[Записи коллекции]
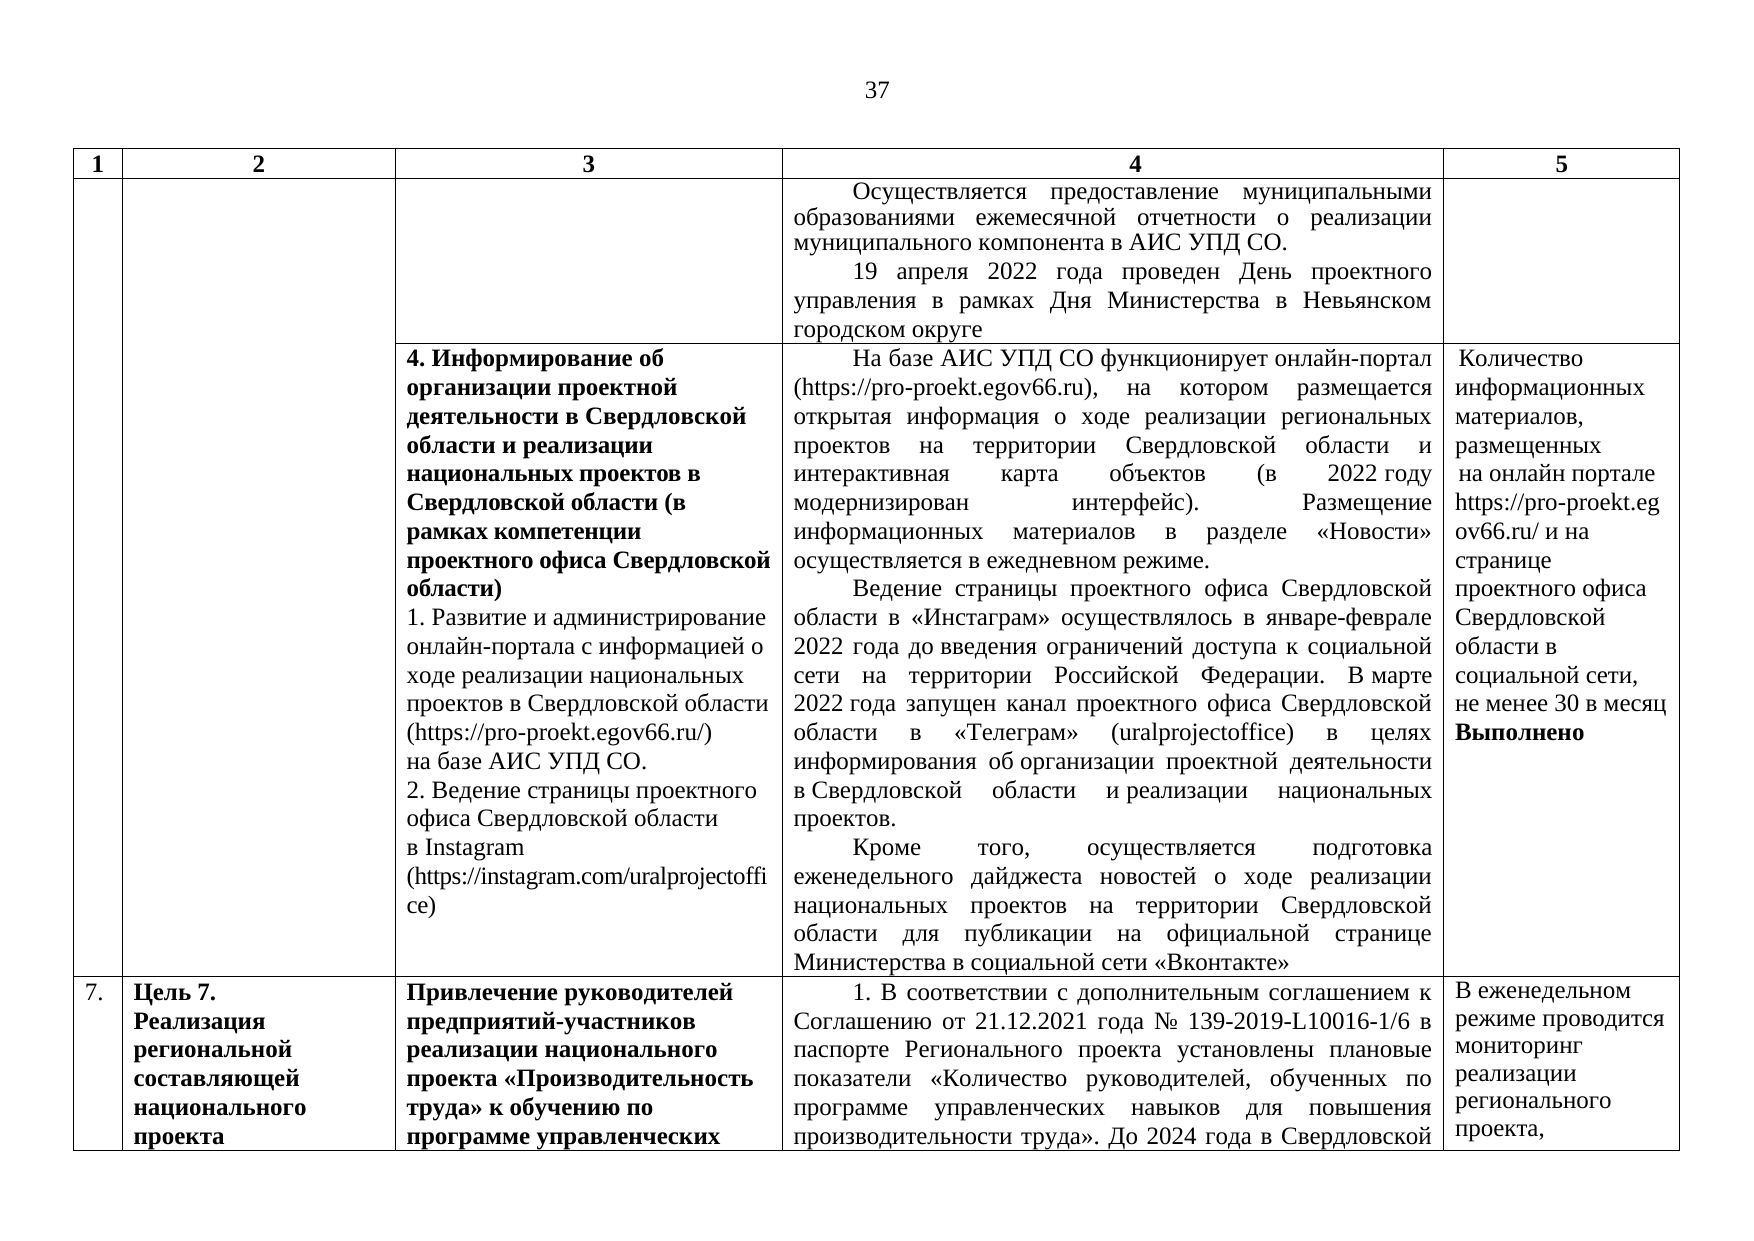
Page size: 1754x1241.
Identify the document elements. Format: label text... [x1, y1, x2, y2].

table_cell 7. [74, 977, 122, 1149]
table_cell В еженедельном режиме проводится мониторинг реализации регионального проекта, [1444, 977, 1679, 1149]
table_cell [123, 179, 395, 976]
table_cell [396, 179, 782, 342]
table_cell Цель 7. Реализация региональной составляющей национального проекта [123, 977, 395, 1149]
table_header 2 [123, 149, 395, 177]
table_header 4 [783, 149, 1443, 177]
table_cell 4. Информирование об организации проектной деятельности в Свердловской области и реализации национальных проектов в Свердловской области (в рамках компетенции проектного офиса Свердловской области) 1. Развитие и администрирование онлайн-портала с информацией о ходе реализации национальных проектов в Свердловской области (https://pro‑proekt.egov66.ru/) на базе АИС УПД СО. 2. Ведение страницы проектного офиса Свердловской области в Instagram (https://instagram.com/uralprojectoffice) [396, 344, 782, 976]
table_cell 1. В соответствии с дополнительным соглашением к Соглашению от 21.12.2021 года № 139-2019-L10016-1/6 в паспорте Регионального проекта установлены плановые показатели «Количество руководителей, обученных по программе управленческих навыков для повышения производительности труда». До 2024 года в Свердловской [783, 977, 1443, 1149]
table_header 5 [1444, 149, 1679, 177]
table_cell [1444, 179, 1679, 342]
table_cell Привлечение руководителей предприятий-участников реализации национального проекта «Производительность труда» к обучению по программе управленческих [396, 977, 782, 1149]
table_header 3 [396, 149, 782, 177]
table_cell Осуществляется предоставление муниципальными образованиями ежемесячной отчетности о реализации муниципального компонента в АИС УПД СО. 19 апреля 2022 года проведен День проектного управления в рамках Дня Министерства в Невьянском городском округе [783, 179, 1443, 342]
table_header 1 [74, 149, 122, 177]
table_cell Количество информационных материалов, размещенных на онлайн портале https://pro‑proekt.egov66.ru/ и на странице проектного офиса Свердловской области в социальной сети, не менее 30 в месяц Выполнено [1444, 344, 1679, 976]
table_cell На базе АИС УПД СО функционирует онлайн-портал (https://pro‑proekt.egov66.ru), на котором размещается открытая информация о ходе реализации региональных проектов на территории Свердловской области и интерактивная карта объектов (в 2022 году модернизирован интерфейс). Размещение информационных материалов в разделе «Новости» осуществляется в ежедневном режиме. Ведение страницы проектного офиса Свердловской области в «Инстаграм» осуществлялось в январе-феврале 2022 года до введения ограничений доступа к социальной сети на территории Российской Федерации. В марте 2022 года запущен канал проектного офиса Свердловской области в «Телеграм» (uralprojectoffice) в целях информирования об организации проектной деятельности в Свердловской области и реализации национальных проектов. Кроме того, осуществляется подготовка еженедельного дайджеста новостей о ходе реализации национальных проектов на территории Свердловской области для публикации на официальной странице Министерства в социальной сети «Вконтакте» [783, 344, 1443, 976]
table_cell [74, 179, 122, 976]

Задание | Перепиши все строки выше как список JSON, где каждой строке соответствует одно текстовое значение. Пустые строки пропусти, а картинку в ответ не включай.

Ответ к заданию |
[
  "Page size: 1754x1241.",
  "Identify the document elements. Format: label text... [x1, y1, x2, y2].",
  "table_cell 7. [74, 977, 122, 1149]",
  "table_cell В еженедельном режиме проводится мониторинг реализации регионального проекта, [1444, 977, 1679, 1149]",
  "table_cell [123, 179, 395, 976]",
  "table_cell [396, 179, 782, 342]",
  "table_cell Цель 7. Реализация региональной составляющей национального проекта [123, 977, 395, 1149]",
  "table_header 2 [123, 149, 395, 177]",
  "table_header 4 [783, 149, 1443, 177]",
  "table_cell 4. Информирование об организации проектной деятельности в Свердловской области и реализации национальных проектов в Свердловской области (в рамках компетенции проектного офиса Свердловской области) 1. Развитие и администрирование онлайн-портала с информацией о ходе реализации национальных проектов в Свердловской области (https://pro‑proekt.egov66.ru/) на базе АИС УПД СО. 2. Ведение страницы проектного офиса Свердловской области в Instagram (https://instagram.com/uralprojectoffice) [396, 344, 782, 976]",
  "table_cell 1. В соответствии с дополнительным соглашением к Соглашению от 21.12.2021 года № 139-2019-L10016-1/6 в паспорте Регионального проекта установлены плановые показатели «Количество руководителей, обученных по программе управленческих навыков для повышения производительности труда». До 2024 года в Свердловской [783, 977, 1443, 1149]",
  "table_header 5 [1444, 149, 1679, 177]",
  "table_cell [1444, 179, 1679, 342]",
  "table_cell Привлечение руководителей предприятий-участников реализации национального проекта «Производительность труда» к обучению по программе управленческих [396, 977, 782, 1149]",
  "table_header 3 [396, 149, 782, 177]",
  "table_cell Осуществляется предоставление муниципальными образованиями ежемесячной отчетности о реализации муниципального компонента в АИС УПД СО. 19 апреля 2022 года проведен День проектного управления в рамках Дня Министерства в Невьянском городском округе [783, 179, 1443, 342]",
  "table_header 1 [74, 149, 122, 177]",
  "table_cell Количество информационных материалов, размещенных на онлайн портале https://pro‑proekt.egov66.ru/ и на странице проектного офиса Свердловской области в социальной сети, не менее 30 в месяц Выполнено [1444, 344, 1679, 976]",
  "table_cell На базе АИС УПД СО функционирует онлайн-портал (https://pro‑proekt.egov66.ru), на котором размещается открытая информация о ходе реализации региональных проектов на территории Свердловской области и интерактивная карта объектов (в 2022 году модернизирован интерфейс). Размещение информационных материалов в разделе «Новости» осуществляется в ежедневном режиме. Ведение страницы проектного офиса Свердловской области в «Инстаграм» осуществлялось в январе-феврале 2022 года до введения ограничений доступа к социальной сети на территории Российской Федерации. В марте 2022 года запущен канал проектного офиса Свердловской области в «Телеграм» (uralprojectoffice) в целях информирования об организации проектной деятельности в Свердловской области и реализации национальных проектов. Кроме того, осуществляется подготовка еженедельного дайджеста новостей о ходе реализации национальных проектов на территории Свердловской области для публикации на официальной странице Министерства в социальной сети «Вконтакте» [783, 344, 1443, 976]",
  "table_cell [74, 179, 122, 976]"
]